Passage ->
For language models, this might mean:
- Blocking unsafe or toxic outputs
- Restricting answers on sensitive topics
- Enforcing formatting or style rules
For agents, guardrails extend further, defining what the agent is permitted to do within a system:
- Allowing an HR agent to draft an onboarding document, but not access payroll data
- Enabling an IT agent to triage tickets, but not execute high-risk configuration changes
Guardrails are an important first layer of control. They help enterprises reduce obvious risks and reassure stakeholders that systems are designed not to step outside of defined limits. But for security teams, the real question is: what happens inside the guardrails?
That’s where explainability and observability come in. Guardrails are designed to constrain actions, but they cannot explain why a system made a decision, or show how an agent behaved within its allowed scope. Without that visibility, leaders are left with blind spots. Furthermore, if guardrails are bypassed by the agents, explainability and observability become even more critical, ensuring risks are visible and governable rather than hidden.
This is why guardrails must be complemented with observability and governance. Guardrails set the initial boundaries; observability shows whether the system stayed within them, why decisions were made, and what outcomes were produced. Together, they create both surface-level safety and deep operational trust, and the kind of layered assurance that boards and regulators increasingly expect.

Collected data entries:

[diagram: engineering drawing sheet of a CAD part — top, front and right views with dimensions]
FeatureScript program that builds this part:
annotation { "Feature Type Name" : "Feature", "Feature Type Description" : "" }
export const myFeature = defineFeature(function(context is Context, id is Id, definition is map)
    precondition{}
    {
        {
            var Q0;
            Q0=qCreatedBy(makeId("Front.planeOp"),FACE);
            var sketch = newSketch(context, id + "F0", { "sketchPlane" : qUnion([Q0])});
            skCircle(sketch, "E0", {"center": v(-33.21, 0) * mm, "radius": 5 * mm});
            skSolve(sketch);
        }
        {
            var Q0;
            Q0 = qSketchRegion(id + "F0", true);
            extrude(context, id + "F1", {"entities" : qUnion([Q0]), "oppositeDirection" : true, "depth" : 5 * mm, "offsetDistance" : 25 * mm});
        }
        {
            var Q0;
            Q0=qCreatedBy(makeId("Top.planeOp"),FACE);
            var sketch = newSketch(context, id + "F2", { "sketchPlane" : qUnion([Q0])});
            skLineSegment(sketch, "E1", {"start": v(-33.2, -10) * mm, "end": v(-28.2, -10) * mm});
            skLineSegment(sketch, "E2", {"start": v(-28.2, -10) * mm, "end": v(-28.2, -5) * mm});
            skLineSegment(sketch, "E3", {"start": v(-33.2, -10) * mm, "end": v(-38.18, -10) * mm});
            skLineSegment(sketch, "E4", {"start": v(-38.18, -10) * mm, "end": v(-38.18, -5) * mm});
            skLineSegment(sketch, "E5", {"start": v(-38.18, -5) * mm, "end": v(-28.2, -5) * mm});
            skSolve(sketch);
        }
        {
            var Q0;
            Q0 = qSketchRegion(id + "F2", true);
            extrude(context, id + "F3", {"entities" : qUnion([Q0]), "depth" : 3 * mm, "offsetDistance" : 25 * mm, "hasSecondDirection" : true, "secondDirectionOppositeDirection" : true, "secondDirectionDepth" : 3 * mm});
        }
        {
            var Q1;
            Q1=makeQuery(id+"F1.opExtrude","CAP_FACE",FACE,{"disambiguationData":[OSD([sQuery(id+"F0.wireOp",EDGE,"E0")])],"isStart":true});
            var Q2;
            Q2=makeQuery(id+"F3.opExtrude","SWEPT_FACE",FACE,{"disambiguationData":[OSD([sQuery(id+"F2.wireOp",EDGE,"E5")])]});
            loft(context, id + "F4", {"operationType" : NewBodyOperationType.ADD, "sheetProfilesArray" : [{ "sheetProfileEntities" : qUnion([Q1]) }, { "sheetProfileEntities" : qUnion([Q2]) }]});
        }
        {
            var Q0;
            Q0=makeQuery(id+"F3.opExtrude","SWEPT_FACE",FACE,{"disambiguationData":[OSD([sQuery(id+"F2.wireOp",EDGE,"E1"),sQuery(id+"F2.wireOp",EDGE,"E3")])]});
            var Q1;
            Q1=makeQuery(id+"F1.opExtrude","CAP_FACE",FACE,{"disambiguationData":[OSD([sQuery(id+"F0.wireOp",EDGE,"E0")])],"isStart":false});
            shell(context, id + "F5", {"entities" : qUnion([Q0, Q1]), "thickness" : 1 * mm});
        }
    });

Work order 1 -> In the passage on AI guardrails, what is the IT agent allowed to do, and what is it kept from doing?
Work order 2 -> Extend the passage on AI guardrails and observability, starting after its final sentence.

Task response 1 -> It may triage tickets but may not execute high-risk configuration changes.

Task response 2 ->
For security leaders, the takeaway is clear: guardrails are useful, but not sufficient. To truly manage AI responsibly, enterprises need to pair them with explainability and behavioural observability so that autonomy, accountability, and innovation can coexist without compromise.
Why Behavioural Observability Is the Next Frontier
Explainability and observability have long helped enterprises understand and monitor AI systems. But with agents, a new layer is required.
- Explainability is retrospective. It answers why a model produced a specific output or decision.
- Observability is real-time and forward-looking. It answers what the system is doing right now, how it is behaving over time, and where risks may be emerging.
Agents demand more. Because they act with autonomy - selecting tools, chaining actions, and adapting to changing contexts. Enterprises need visibility both into outputs and into behaviours over time. Operational observability delivers this.
Behavioural observability captures the what, when, and how of agent actions: what steps were taken, which tools were used, how the agent responded as context evolved, and what outcomes were produced. It creates a traceable log of behaviour that can be audited, governed, and aligned with business expectations.
This doesn’t replace explainability. It complements and extends it by providing the operational lens enterprises need to manage agents at scale. Without it, leaders are left with blind spots. With it, they gain the ability to monitor, intervene, and ensure agents remain accountable, enabling innovation with the clarity and confidence that security and compliance demand.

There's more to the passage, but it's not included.